Come, delight in the orange you have gathered:
it brings happiness with its presence.
Let us welcome these rosy cheeks from off the boughs:
let us give welcome to stars plucked from the trees.
It seems that the heavens have poured forth pure gold
which the earth has fashioned into shining orbs.
Abu al Hasan Ali ibn al-Basayr the Sicilian, eleventh century
The most amusing if not necessarily the most reliable account of how the next chapter in Sicilian history began is to be found in the Byzantine imperial chronicles, which relate how Euphemius of Messina, captain of the Greek militia on the island, fell in love with a beautiful young girl and carried her off from the nunnery where she had taken the veil. Her brothers appealed to the Emperor Michael, who, despite a similar skeleton in his own imperial closet, ordered that Euphemius be apprehended and punished. Rather than lose his nose, the standard penalty for ravishing a nun, Euphemius fled Sicily for Kairouan, in what is now Tunisia, and offered his services to Ziadat-Allah, the Aghlabite Emir of North Africa, as leader of an expedition against Sicily.
It does seem out of character for Sicilians of any epoch to entrust the reparation of their sister’s honour to an emperor many leagues distant, and of dubious morality to boot. Sources differ as to the actual motives for Euphemius’s rebellion, but whatever passions or high principles may have moved him, all are agreed that Euphemius landed at Mazara del Vallo, on the south-western coast of Sicily, on June 17, 827, at the head of a Saracen army comprising seven hundred knights and ten thousand infantry. He did not live to see his revenge completed: it was fifty years before the Byzantine capital at Syracuse fell to the Arabs. But by 831 Palermo was in their hands, and under their guidance it became the largest and richest city in Sicily, a primacy it was never again to relinquish.

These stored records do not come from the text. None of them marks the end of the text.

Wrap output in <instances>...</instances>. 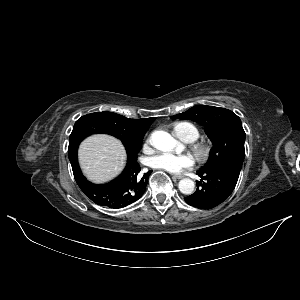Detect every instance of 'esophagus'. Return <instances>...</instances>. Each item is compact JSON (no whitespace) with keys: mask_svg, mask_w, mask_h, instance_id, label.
<instances>
[{"mask_svg":"<svg viewBox=\"0 0 300 300\" xmlns=\"http://www.w3.org/2000/svg\"><path fill=\"white\" fill-rule=\"evenodd\" d=\"M172 178L173 179H182L183 176L182 175H178V174H174V175H172Z\"/></svg>","mask_w":300,"mask_h":300,"instance_id":"obj_1","label":"esophagus"}]
</instances>
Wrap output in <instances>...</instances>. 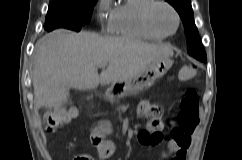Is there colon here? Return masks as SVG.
Wrapping results in <instances>:
<instances>
[{"label": "colon", "mask_w": 242, "mask_h": 160, "mask_svg": "<svg viewBox=\"0 0 242 160\" xmlns=\"http://www.w3.org/2000/svg\"><path fill=\"white\" fill-rule=\"evenodd\" d=\"M198 75V66L195 64L186 65L180 72V79L182 81H189L196 78ZM198 95L195 90H187L182 97L180 110L178 114V123L172 131V136L179 141L181 146L185 145L186 138L183 133H191L198 124ZM150 117L151 122L149 128L143 130L139 135V141L143 145H155L162 141V133L159 130L160 117L162 110L160 107L149 105L145 110ZM77 111L75 108L56 109L45 115V127L48 132H55L61 126L69 123L75 118ZM105 144L102 142L101 145ZM101 157L109 156L110 152L107 149L101 148L98 152ZM74 160H93L89 154H80Z\"/></svg>", "instance_id": "colon-1"}]
</instances>
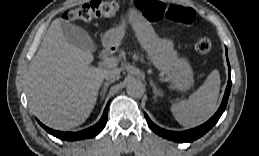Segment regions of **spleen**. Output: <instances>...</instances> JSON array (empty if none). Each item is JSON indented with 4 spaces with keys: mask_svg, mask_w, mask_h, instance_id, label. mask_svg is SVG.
<instances>
[{
    "mask_svg": "<svg viewBox=\"0 0 259 156\" xmlns=\"http://www.w3.org/2000/svg\"><path fill=\"white\" fill-rule=\"evenodd\" d=\"M220 90V75L213 70L203 85L190 95L171 107L175 119L183 126L192 127L208 120L216 111Z\"/></svg>",
    "mask_w": 259,
    "mask_h": 156,
    "instance_id": "spleen-1",
    "label": "spleen"
}]
</instances>
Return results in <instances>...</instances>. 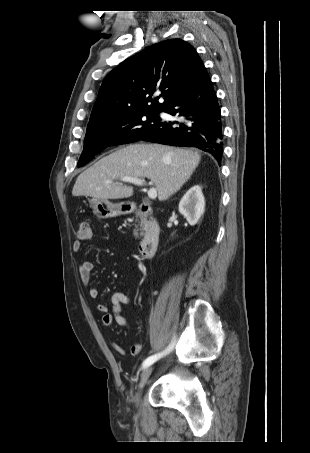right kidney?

Legend further informs us that, once the beachhead at Mazara was established, Euphemius ordered his Arab cooks to look around and see what they could find to feed the hungry troops. At the harbour of Mazara, then as now an important fishing port, they found quantities of fresh sardines, as well as wild fennel growing on the hillsides, currants drying in the vineyards, saffron and pine nuts on display in the marketplace. Tossing everything together, they came up with the Sicilian national dish.